▶ Alıştırma yönergeleri
1/ Köşe yazıları hakkındaki metinde geçen bütün özel adları, metindeki sırasıyla yazın.
2/ Köşe yazıları hakkındaki metinden "Köşe yazıları gazeteyi" ile "yazılara göz yumamaz." arasındaki kısmı, bu iki ifade de dahil olmak üzere olduğu gibi verin.

#### Okuma parçası ####

Medya
  • 28.2.2005 01:59

KÖŞE YAZILARI GAZETEYİ NE KADAR BAĞLAR?

Ekrem Dumanlı'nın Zaman'daki yazısından:

Köşe yazıları gazeteyi ne kadar bağlar?

Türkiye’de ilginç bir yaklaşım var. Sanılıyor ki hassas konularda köşe yazarları koro halinde okura seslenmeli. Birinin dediği diğerini tutmuyorsa, birinin yaklaşımı diğerinden farklıysa gazetelere yoğun eleştiri yöneltiliyor. Hal böyle olunca konunun uç kutbundaki taraflardan yoğun tenkitler yükseliyor. Oysa asıl sıkıntı bir gazetenin bütün yazarlarının aynı konuya aynı bakış açısıyla yaklaşmasında. Değişik düşünceler, farklı fikirler sayesinde okur zengin bir gazete okuma imkanı bulur...

“Gazete yönetimlerinin köşe yazılarında sorumluluğu yok mu? Elbette var. Yazarın hür iradesine müdahale etmemekle beraber, yönetimler, başkalarının haklarına tecavüze müsaade edemez mesela. Önyargılarla insanları suçlayan, hatta aşağılayan yazılara göz yumamaz.

#### Veri listesi ####

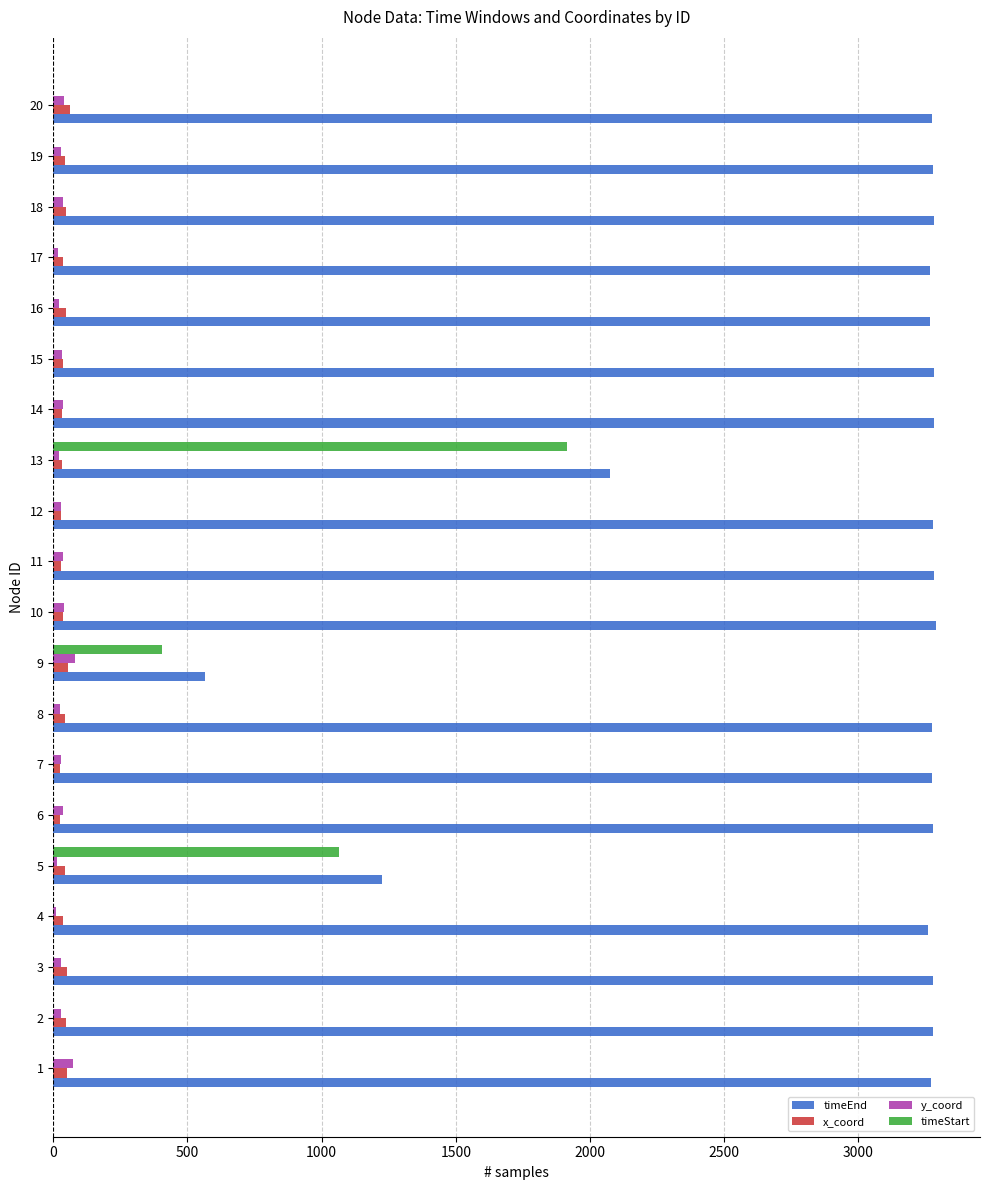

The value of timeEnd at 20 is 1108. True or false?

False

####
#### Veri listesi ####

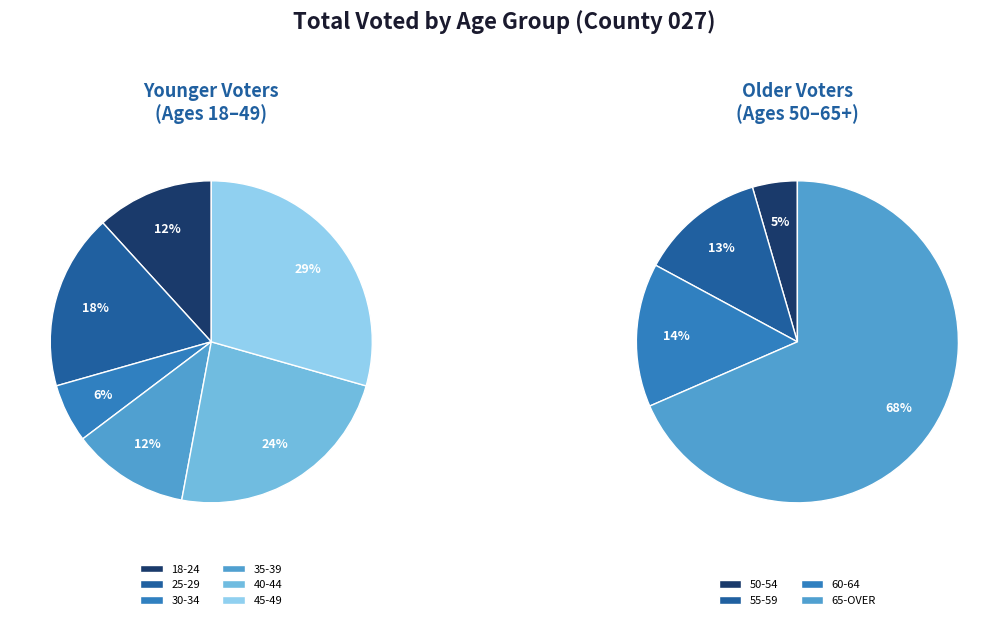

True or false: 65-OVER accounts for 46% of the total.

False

####

▶ Görev çıktıları
1/ Ekrem Dumanlı, Zaman, Türkiye

2/
Köşe yazıları gazeteyi ne kadar bağlar?

Türkiye’de ilginç bir yaklaşım var. Sanılıyor ki hassas konularda köşe yazarları koro halinde okura seslenmeli. Birinin dediği diğerini tutmuyorsa, birinin yaklaşımı diğerinden farklıysa gazetelere yoğun eleştiri yöneltiliyor. Hal böyle olunca konunun uç kutbundaki taraflardan yoğun tenkitler yükseliyor. Oysa asıl sıkıntı bir gazetenin bütün yazarlarının aynı konuya aynı bakış açısıyla yaklaşmasında. Değişik düşünceler, farklı fikirler sayesinde okur zengin bir gazete okuma imkanı bulur...

“Gazete yönetimlerinin köşe yazılarında sorumluluğu yok mu? Elbette var. Yazarın hür iradesine müdahale etmemekle beraber, yönetimler, başkalarının haklarına tecavüze müsaade edemez mesela. Önyargılarla insanları suçlayan, hatta aşağılayan yazılara göz yumamaz.